» **Set exercise**: In the listing below, update the lines between the one holding "catalogue / barcode: US 202157" and the one holding "collection date: 1955-03-08", inclusive. Replace "name author" with "authority" and leave everything else unchanged.

» **Stored records**:
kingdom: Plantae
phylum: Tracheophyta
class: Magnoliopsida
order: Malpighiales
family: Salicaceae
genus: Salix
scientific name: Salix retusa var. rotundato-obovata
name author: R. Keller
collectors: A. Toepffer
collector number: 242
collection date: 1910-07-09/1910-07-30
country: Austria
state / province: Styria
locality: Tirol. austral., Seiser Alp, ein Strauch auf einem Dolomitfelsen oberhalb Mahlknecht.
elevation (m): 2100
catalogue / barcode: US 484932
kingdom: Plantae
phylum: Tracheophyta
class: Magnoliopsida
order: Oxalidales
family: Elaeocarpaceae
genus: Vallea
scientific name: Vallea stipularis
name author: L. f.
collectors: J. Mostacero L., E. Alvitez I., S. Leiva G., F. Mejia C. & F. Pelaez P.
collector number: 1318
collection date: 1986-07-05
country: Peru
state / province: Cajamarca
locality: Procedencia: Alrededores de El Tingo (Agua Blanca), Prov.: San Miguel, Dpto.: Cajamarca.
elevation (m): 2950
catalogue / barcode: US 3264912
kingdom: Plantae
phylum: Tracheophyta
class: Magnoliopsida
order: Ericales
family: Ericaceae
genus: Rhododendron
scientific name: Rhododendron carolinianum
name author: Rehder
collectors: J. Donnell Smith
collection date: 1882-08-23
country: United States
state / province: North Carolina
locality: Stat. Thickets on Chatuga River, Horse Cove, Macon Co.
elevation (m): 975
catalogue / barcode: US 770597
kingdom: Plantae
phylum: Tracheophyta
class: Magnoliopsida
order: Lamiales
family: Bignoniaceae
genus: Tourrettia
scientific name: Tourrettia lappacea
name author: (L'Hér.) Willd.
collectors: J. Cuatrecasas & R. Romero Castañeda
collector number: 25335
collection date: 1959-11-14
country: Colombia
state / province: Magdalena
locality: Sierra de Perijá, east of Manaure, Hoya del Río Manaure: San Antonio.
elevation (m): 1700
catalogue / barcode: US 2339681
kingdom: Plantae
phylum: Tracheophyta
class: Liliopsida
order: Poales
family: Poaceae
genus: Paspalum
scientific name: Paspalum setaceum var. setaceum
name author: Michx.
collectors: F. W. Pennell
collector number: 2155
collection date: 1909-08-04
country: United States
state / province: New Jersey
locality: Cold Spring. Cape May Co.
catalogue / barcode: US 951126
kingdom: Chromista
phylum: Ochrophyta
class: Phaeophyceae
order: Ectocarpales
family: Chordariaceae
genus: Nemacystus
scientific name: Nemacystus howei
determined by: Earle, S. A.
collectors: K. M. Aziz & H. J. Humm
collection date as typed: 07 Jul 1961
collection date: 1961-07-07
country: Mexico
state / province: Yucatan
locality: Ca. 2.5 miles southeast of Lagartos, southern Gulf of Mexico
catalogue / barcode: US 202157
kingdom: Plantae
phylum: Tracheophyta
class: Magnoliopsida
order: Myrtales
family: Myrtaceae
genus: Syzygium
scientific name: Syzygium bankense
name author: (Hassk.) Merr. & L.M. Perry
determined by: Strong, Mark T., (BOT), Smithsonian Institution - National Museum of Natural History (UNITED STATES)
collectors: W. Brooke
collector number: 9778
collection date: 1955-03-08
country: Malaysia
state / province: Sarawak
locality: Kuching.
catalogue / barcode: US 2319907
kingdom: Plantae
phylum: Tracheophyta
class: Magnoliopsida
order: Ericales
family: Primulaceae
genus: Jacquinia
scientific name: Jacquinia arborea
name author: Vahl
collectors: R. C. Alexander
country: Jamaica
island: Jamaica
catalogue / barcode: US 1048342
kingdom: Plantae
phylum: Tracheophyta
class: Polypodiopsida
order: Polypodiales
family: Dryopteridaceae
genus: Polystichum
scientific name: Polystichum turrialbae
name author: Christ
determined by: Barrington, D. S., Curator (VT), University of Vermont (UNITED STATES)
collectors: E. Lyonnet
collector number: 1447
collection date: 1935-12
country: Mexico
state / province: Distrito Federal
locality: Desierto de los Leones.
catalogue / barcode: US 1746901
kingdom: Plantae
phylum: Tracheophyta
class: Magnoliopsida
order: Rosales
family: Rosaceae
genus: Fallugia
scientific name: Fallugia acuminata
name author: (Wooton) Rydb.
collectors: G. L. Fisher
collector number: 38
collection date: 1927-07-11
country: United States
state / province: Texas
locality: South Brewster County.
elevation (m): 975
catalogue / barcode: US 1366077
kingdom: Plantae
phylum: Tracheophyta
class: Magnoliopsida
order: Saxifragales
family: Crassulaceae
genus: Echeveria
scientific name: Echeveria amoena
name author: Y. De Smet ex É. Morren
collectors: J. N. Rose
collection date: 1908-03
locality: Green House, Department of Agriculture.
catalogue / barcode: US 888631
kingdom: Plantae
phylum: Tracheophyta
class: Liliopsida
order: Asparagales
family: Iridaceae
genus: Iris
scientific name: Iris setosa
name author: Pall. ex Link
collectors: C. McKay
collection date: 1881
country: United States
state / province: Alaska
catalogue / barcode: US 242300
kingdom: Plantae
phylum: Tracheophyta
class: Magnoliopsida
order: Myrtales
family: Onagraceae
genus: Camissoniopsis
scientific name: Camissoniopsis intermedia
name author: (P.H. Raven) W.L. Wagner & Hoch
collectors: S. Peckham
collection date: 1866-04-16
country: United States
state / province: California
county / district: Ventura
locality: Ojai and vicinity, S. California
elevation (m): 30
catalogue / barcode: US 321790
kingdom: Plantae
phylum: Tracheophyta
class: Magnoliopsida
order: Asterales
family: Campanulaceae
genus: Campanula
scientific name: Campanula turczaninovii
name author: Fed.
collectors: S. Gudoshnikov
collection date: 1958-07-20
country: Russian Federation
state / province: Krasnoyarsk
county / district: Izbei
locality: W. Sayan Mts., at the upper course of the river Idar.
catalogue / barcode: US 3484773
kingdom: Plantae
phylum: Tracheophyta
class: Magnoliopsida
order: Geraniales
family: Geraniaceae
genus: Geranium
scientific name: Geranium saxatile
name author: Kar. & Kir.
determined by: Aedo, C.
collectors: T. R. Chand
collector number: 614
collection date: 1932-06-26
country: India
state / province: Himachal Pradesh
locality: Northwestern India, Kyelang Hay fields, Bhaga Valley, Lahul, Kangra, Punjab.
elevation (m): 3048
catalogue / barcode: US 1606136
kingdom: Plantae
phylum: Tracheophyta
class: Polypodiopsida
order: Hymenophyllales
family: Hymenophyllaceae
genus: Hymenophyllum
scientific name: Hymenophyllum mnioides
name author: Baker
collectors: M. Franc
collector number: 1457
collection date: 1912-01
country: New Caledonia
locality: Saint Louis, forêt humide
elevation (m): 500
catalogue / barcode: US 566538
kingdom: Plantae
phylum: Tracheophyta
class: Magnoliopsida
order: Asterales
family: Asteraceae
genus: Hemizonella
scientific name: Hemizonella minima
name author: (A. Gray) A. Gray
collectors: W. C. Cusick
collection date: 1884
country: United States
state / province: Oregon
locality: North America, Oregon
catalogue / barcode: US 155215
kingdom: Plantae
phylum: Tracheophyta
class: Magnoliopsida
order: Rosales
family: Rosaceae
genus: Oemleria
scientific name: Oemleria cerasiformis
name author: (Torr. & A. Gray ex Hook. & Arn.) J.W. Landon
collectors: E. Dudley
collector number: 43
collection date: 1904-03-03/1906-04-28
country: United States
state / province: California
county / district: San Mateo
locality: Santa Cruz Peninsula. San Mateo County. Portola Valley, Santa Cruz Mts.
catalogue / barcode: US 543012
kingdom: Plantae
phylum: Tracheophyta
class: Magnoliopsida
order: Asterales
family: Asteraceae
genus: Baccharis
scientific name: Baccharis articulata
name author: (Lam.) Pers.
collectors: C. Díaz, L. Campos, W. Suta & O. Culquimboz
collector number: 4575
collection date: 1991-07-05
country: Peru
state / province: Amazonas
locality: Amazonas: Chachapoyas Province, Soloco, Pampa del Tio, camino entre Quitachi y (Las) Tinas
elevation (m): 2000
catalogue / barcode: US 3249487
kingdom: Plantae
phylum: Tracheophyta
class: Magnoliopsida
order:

» **Exercise answer**:
catalogue / barcode: US 202157
kingdom: Plantae
phylum: Tracheophyta
class: Magnoliopsida
order: Myrtales
family: Myrtaceae
genus: Syzygium
scientific name: Syzygium bankense
authority: (Hassk.) Merr. & L.M. Perry
determined by: Strong, Mark T., (BOT), Smithsonian Institution - National Museum of Natural History (UNITED STATES)
collectors: W. Brooke
collector number: 9778
collection date: 1955-03-08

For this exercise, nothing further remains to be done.